Give back every record word for word, keeping the pictures out.

--

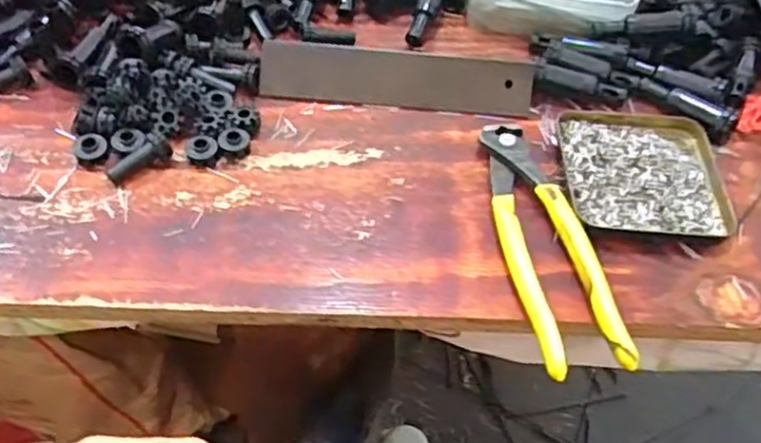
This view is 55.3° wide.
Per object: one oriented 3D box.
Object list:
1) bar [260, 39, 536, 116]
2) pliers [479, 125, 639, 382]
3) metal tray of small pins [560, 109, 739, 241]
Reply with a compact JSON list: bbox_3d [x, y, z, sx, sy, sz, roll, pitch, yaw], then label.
[{"bbox_3d":[0.012,-0.093,0.474,0.174,0.008,0.036,4,95,-4],"label":"bar"},{"bbox_3d":[0.090,0.009,0.405,0.045,0.010,0.163,-7,52,-11],"label":"pliers"},{"bbox_3d":[0.161,-0.033,0.448,0.097,0.010,0.095,3,51,-3],"label":"metal tray of small pins"}]

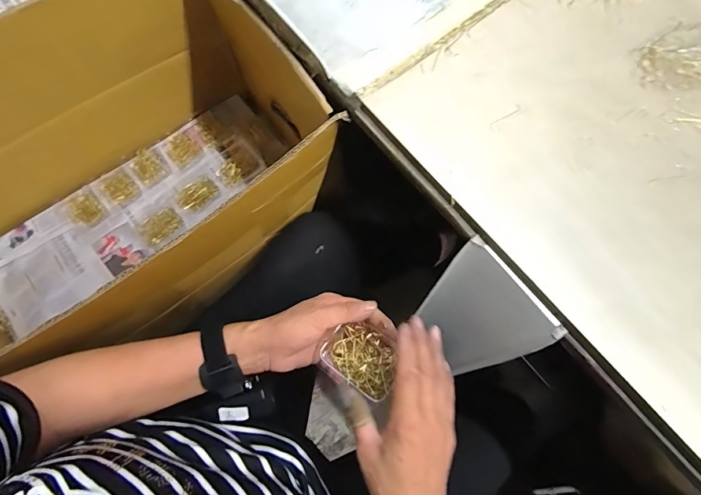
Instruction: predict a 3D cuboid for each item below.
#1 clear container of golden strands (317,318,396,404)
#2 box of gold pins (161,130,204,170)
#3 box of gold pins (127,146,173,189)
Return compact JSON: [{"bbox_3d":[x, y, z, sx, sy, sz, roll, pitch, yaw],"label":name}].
[{"bbox_3d":[0.012,0.116,0.417,0.076,0.023,0.067,39,80,11],"label":"clear container of golden strands"},{"bbox_3d":[-0.313,-0.184,0.753,0.056,0.010,0.071,-38,77,-8],"label":"box of gold pins"},{"bbox_3d":[-0.369,-0.150,0.742,0.059,0.011,0.072,-40,78,-8],"label":"box of gold pins"}]

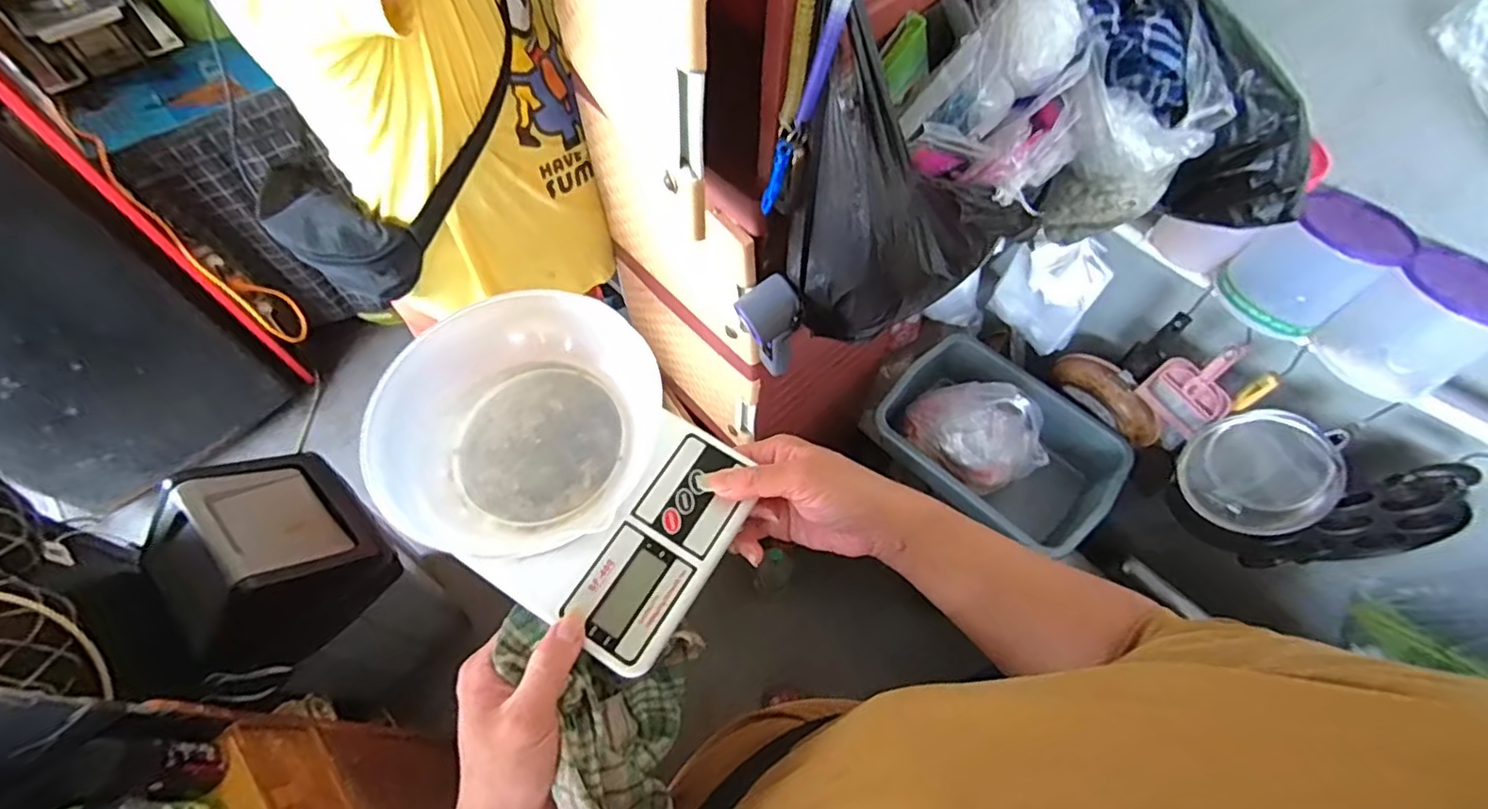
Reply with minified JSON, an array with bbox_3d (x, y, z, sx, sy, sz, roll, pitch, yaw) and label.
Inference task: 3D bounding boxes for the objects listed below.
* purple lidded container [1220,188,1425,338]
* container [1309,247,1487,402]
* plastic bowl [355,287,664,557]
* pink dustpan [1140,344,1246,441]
[{"bbox_3d":[0.758,-0.186,0.834,0.143,0.136,0.137,-29,64,-18],"label":"purple lidded container"},{"bbox_3d":[0.852,-0.100,0.792,0.130,0.153,0.138,-31,65,-19],"label":"container"},{"bbox_3d":[-0.139,0.010,0.388,0.169,0.072,0.138,-6,59,-6],"label":"plastic bowl"},{"bbox_3d":[0.752,-0.025,1.052,0.035,0.189,0.119,-26,63,-17],"label":"pink dustpan"}]

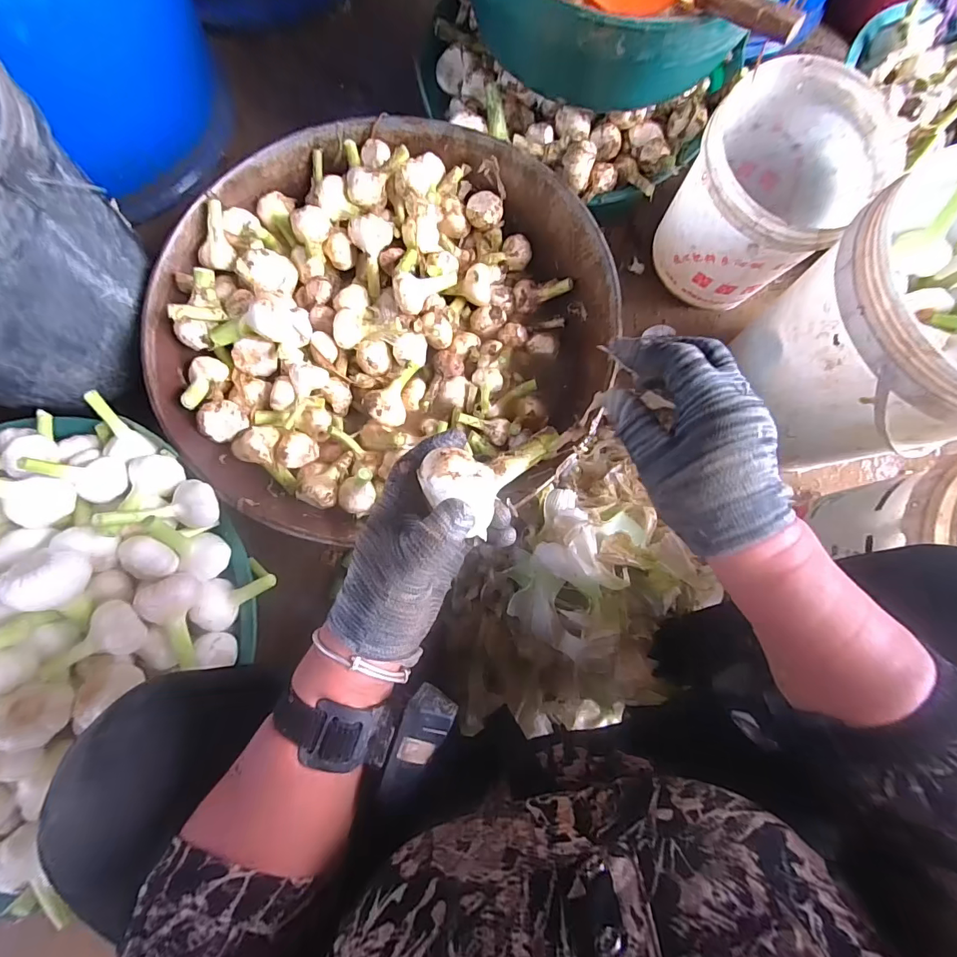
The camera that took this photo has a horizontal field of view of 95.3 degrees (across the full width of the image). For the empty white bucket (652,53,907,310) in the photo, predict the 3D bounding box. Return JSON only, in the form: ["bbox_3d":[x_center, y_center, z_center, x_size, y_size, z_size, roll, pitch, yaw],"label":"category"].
[{"bbox_3d":[0.448,-0.435,0.706,0.255,0.246,0.235,0,77,-1],"label":"empty white bucket"}]

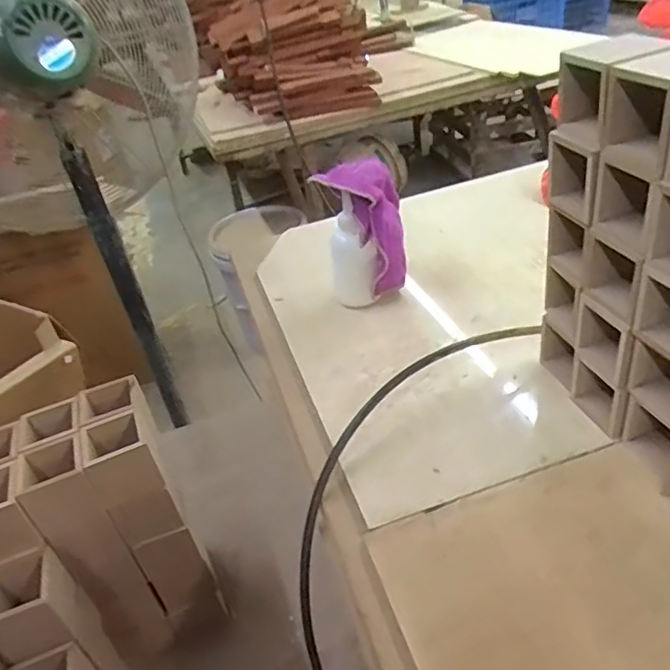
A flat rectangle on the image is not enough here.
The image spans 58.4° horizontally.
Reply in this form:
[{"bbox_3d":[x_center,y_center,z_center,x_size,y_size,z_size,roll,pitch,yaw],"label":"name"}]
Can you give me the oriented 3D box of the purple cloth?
[{"bbox_3d":[0.048,-0.138,0.736,0.069,0.171,0.092,-13,31,21],"label":"purple cloth"}]

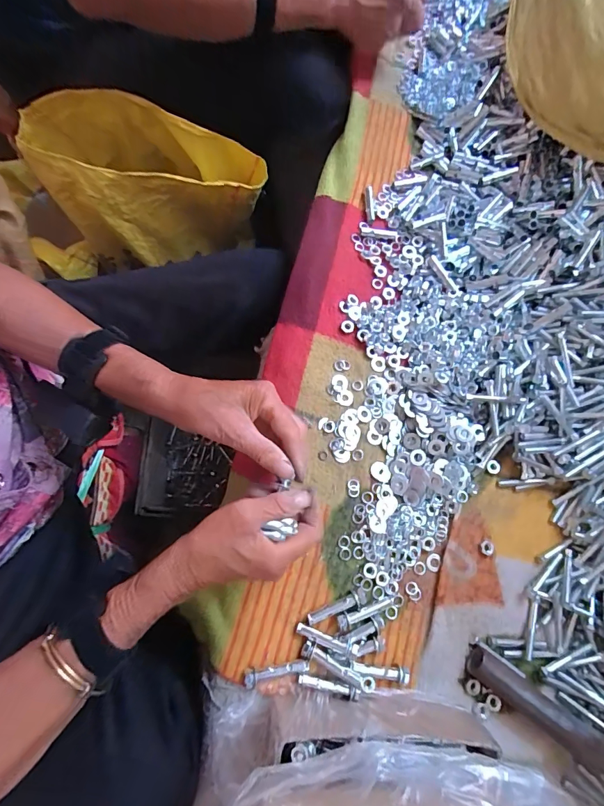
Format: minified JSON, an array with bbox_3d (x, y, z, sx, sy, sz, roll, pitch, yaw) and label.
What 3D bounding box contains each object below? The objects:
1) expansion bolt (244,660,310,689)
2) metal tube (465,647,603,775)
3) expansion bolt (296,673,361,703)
[{"bbox_3d":[-0.023,0.238,0.353,0.057,0.011,0.016,-12,78,-9],"label":"expansion bolt"},{"bbox_3d":[0.211,0.274,0.360,0.133,0.028,0.027,37,76,3],"label":"metal tube"},{"bbox_3d":[0.023,0.252,0.355,0.056,0.006,0.012,13,76,-3],"label":"expansion bolt"}]

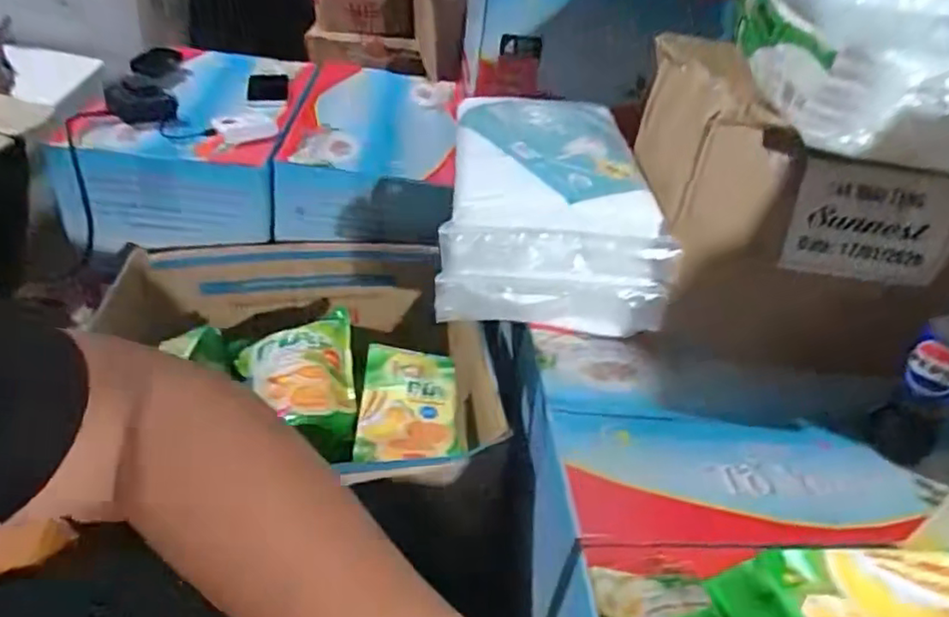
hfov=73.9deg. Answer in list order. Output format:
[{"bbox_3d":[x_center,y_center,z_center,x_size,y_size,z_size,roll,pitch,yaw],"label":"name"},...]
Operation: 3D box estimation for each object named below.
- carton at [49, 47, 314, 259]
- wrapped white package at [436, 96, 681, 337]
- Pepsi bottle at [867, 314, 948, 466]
[{"bbox_3d":[-0.447,-0.289,1.055,0.289,0.149,0.470,2,37,-7],"label":"carton"},{"bbox_3d":[0.082,-0.113,0.752,0.232,0.167,0.302,5,37,-3],"label":"wrapped white package"},{"bbox_3d":[0.424,0.059,0.577,0.073,0.176,0.060,-27,49,-37],"label":"Pepsi bottle"}]

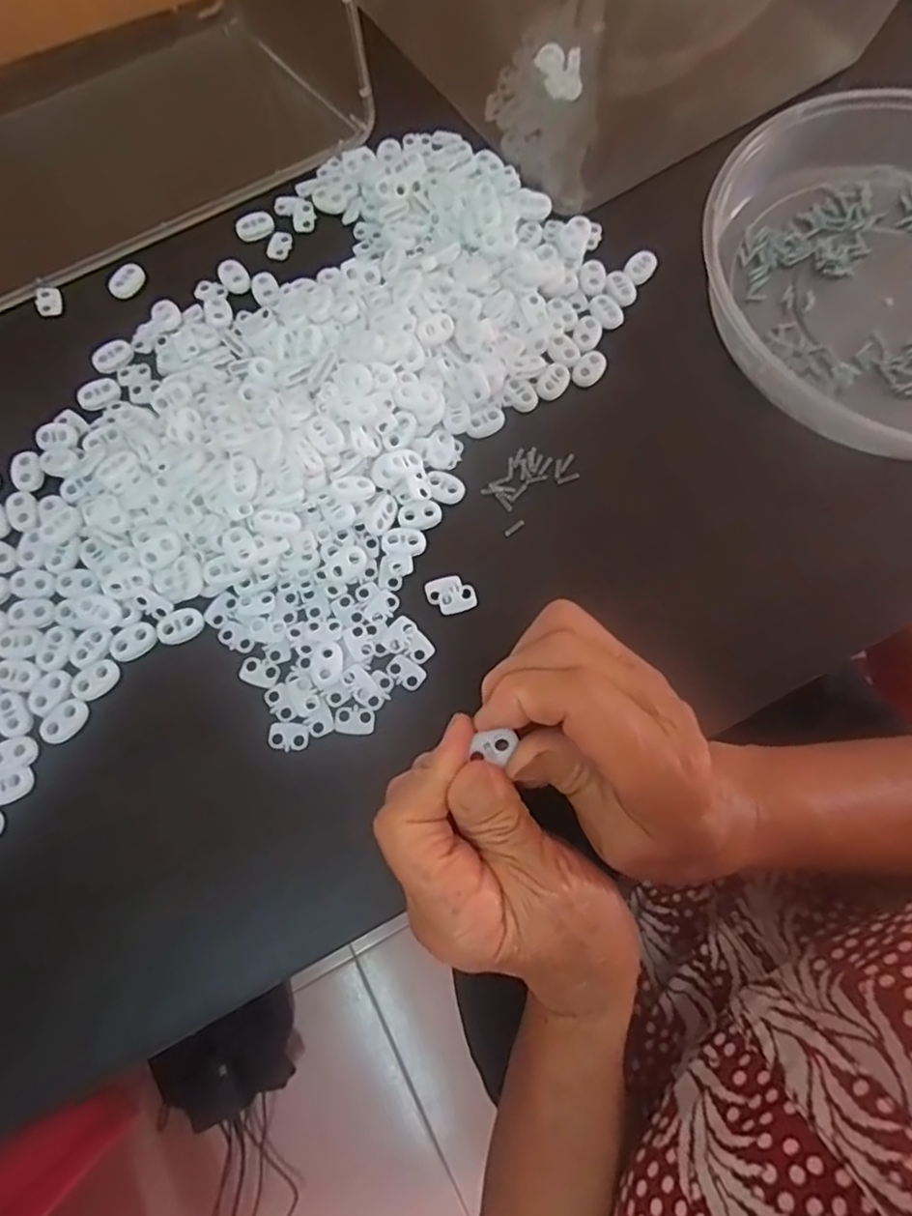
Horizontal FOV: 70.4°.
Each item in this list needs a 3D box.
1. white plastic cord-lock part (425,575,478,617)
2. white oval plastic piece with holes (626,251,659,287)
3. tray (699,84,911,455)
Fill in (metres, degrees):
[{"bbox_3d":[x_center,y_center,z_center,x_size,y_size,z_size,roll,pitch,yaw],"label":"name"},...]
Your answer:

--

* Solution below *
This view is 55.3° wide.
Per object: one oriented 3D box.
Object list:
1) bar [260, 39, 536, 116]
2) pliers [479, 125, 639, 382]
3) metal tray of small pins [560, 109, 739, 241]
Reply with a compact JSON list: bbox_3d [x, y, z, sx, sy, sz, roll, pitch, yaw], then label.
[{"bbox_3d":[0.012,-0.093,0.474,0.174,0.008,0.036,4,95,-4],"label":"bar"},{"bbox_3d":[0.090,0.009,0.405,0.045,0.010,0.163,-7,52,-11],"label":"pliers"},{"bbox_3d":[0.161,-0.033,0.448,0.097,0.010,0.095,3,51,-3],"label":"metal tray of small pins"}]

Instruction: predict a 3D cuboid for each item below.
#1 clear container of golden strands (317,318,396,404)
#2 box of gold pins (161,130,204,170)
#3 box of gold pins (127,146,173,189)
Return compact JSON: [{"bbox_3d":[x, y, z, sx, sy, sz, roll, pitch, yaw],"label":name}].
[{"bbox_3d":[0.012,0.116,0.417,0.076,0.023,0.067,39,80,11],"label":"clear container of golden strands"},{"bbox_3d":[-0.313,-0.184,0.753,0.056,0.010,0.071,-38,77,-8],"label":"box of gold pins"},{"bbox_3d":[-0.369,-0.150,0.742,0.059,0.011,0.072,-40,78,-8],"label":"box of gold pins"}]

Reply with minified JSON, an array with bbox_3d (x, y, z, sx, sy, sz, roll, pitch, yaw) and label.
Inference task: 3D bounding boxes for the objects listed below.
* purple lidded container [1220,188,1425,338]
* container [1309,247,1487,402]
* plastic bowl [355,287,664,557]
* pink dustpan [1140,344,1246,441]
[{"bbox_3d":[0.758,-0.186,0.834,0.143,0.136,0.137,-29,64,-18],"label":"purple lidded container"},{"bbox_3d":[0.852,-0.100,0.792,0.130,0.153,0.138,-31,65,-19],"label":"container"},{"bbox_3d":[-0.139,0.010,0.388,0.169,0.072,0.138,-6,59,-6],"label":"plastic bowl"},{"bbox_3d":[0.752,-0.025,1.052,0.035,0.189,0.119,-26,63,-17],"label":"pink dustpan"}]

The camera that took this photo has a horizontal field of view of 95.3 degrees (across the full width of the image). For the empty white bucket (652,53,907,310) in the photo, predict the 3D bounding box. Return JSON only, in the form: ["bbox_3d":[x_center, y_center, z_center, x_size, y_size, z_size, roll, pitch, yaw],"label":"category"].
[{"bbox_3d":[0.448,-0.435,0.706,0.255,0.246,0.235,0,77,-1],"label":"empty white bucket"}]

A flat rectangle on the image is not enough here.
The image spans 58.4° horizontally.
Reply in this form:
[{"bbox_3d":[x_center,y_center,z_center,x_size,y_size,z_size,roll,pitch,yaw],"label":"name"}]
Can you give me the oriented 3D box of the purple cloth?
[{"bbox_3d":[0.048,-0.138,0.736,0.069,0.171,0.092,-13,31,21],"label":"purple cloth"}]

Format: minified JSON, an array with bbox_3d (x, y, z, sx, sy, sz, roll, pitch, yaw) and label.
What 3D bounding box contains each object below? The objects:
1) expansion bolt (244,660,310,689)
2) metal tube (465,647,603,775)
3) expansion bolt (296,673,361,703)
[{"bbox_3d":[-0.023,0.238,0.353,0.057,0.011,0.016,-12,78,-9],"label":"expansion bolt"},{"bbox_3d":[0.211,0.274,0.360,0.133,0.028,0.027,37,76,3],"label":"metal tube"},{"bbox_3d":[0.023,0.252,0.355,0.056,0.006,0.012,13,76,-3],"label":"expansion bolt"}]

hfov=73.9deg. Answer in list order. Output format:
[{"bbox_3d":[x_center,y_center,z_center,x_size,y_size,z_size,roll,pitch,yaw],"label":"name"},...]
Operation: 3D box estimation for each object named below.
- carton at [49, 47, 314, 259]
- wrapped white package at [436, 96, 681, 337]
- Pepsi bottle at [867, 314, 948, 466]
[{"bbox_3d":[-0.447,-0.289,1.055,0.289,0.149,0.470,2,37,-7],"label":"carton"},{"bbox_3d":[0.082,-0.113,0.752,0.232,0.167,0.302,5,37,-3],"label":"wrapped white package"},{"bbox_3d":[0.424,0.059,0.577,0.073,0.176,0.060,-27,49,-37],"label":"Pepsi bottle"}]

Horizontal FOV: 70.4°.
Each item in this list needs a 3D box.
1. white plastic cord-lock part (425,575,478,617)
2. white oval plastic piece with holes (626,251,659,287)
3. tray (699,84,911,455)
Fill in (metres, degrees):
[{"bbox_3d":[x_center,y_center,z_center,x_size,y_size,z_size,roll,pitch,yaw],"label":"name"},...]
Your answer:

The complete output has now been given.